Enviada em 21/10/2018

“No meio do caminho tinha uma pedra,tinha uma pedra no meio do caminho”.Esse trecho do poema de Carlos Drummond de Andrade se encaixa bem quando é analisada a questão do preconceito linguístico.Mostrando, de maneira análoga,que a problemática, a qual suprime uma parcela da sociedade a um direito básico e essencial como o direito de ser respeitado, está ligada a realidade do País.Nesta perspectiva, esses entraves devem ser superados a fim de que a justiça social seja feita.

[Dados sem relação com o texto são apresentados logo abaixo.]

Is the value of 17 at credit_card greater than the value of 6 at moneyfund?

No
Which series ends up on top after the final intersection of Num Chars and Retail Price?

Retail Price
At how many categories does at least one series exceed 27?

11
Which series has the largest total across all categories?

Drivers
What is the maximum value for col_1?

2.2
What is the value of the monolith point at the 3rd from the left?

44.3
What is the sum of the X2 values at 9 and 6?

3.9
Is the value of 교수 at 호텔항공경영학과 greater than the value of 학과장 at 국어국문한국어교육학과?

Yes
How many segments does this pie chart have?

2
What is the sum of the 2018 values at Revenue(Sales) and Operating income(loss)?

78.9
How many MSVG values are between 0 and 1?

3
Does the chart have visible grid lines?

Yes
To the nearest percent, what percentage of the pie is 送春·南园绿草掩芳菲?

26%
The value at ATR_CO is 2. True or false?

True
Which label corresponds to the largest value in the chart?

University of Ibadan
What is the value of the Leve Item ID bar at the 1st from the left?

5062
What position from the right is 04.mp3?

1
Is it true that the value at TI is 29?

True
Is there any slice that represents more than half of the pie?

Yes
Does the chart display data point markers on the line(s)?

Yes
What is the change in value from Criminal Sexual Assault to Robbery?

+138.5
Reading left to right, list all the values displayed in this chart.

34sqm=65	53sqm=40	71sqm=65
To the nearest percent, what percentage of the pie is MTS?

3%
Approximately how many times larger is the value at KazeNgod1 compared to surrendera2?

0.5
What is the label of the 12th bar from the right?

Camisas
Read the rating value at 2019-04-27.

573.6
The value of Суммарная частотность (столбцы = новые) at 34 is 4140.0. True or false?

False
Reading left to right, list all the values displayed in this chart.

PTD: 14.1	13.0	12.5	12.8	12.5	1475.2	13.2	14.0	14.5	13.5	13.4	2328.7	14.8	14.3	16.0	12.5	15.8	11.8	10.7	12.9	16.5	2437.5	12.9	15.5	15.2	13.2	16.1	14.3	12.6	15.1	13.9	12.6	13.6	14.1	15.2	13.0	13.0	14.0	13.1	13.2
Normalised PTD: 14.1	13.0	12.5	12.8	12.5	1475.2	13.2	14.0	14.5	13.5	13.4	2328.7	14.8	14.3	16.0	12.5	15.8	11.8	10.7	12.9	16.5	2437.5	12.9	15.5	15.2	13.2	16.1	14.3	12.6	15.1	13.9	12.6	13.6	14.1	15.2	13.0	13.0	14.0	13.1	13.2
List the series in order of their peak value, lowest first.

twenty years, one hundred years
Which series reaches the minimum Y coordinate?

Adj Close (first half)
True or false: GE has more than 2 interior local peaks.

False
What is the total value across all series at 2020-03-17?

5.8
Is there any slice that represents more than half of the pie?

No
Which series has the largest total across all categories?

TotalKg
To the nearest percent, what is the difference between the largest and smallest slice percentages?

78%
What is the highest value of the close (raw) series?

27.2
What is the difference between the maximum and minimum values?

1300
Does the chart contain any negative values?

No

Por este prisma, é incontestável que o quesito constitucional e sua aplicabilidade estejam entre as causas do problema.Para o filósofo Aristóteles, a política deve ser utilizada como um caminho para se alcançar a justiça na sociedade, porém quando se observa a persistência do preconceito linguístico, é perceptível que esse objetivo não é alcançado por causa da falta competência dos órgãos responsáveis em combater esse mal seja na esfera moral,investindo em educação, seja na esfera penal, punindo os transgressores da lei.

Outro ponto relevante nesta discussão, é  o preconceito  está enraizado na sociedade de  uma forma geral.Sobre isso o filósofo Nicolau Maquiavel sustentava a tese que os preconceitos tem mais raízes do que os princípios, portanto, o não entendimento da pluralidade e dinamicidade da língua e dos seus mais diversos jeitos de ser expressa só mostra como uma parcela social mantêm-se fechada à diversidade,trazendo, como consequências, os mais diversos tipos de segregação e violências, sejam elas físicas, morais ou psicológicas.

Portanto, se faz necessário que essa problemática, a qual parece indelével da história brasileira, seja solucionada. Para tal, é importante que o ministério da educação  faça campanhas de conscientização  através de palestras em escolas e peças publicitárias através de grandes meios de circulação de informações, afim de alertar e ensinar a sociedade sobre as diferenças e o respeito à elas.Também é dever do judiciário julgar e punir aqueles que cometem discriminação, para que assim se possa responder de forma satisfatória a pergunta do filósofo pragmático estadunidense Richard Roty: “Que mundo podemos construir para nossos bisnetos?".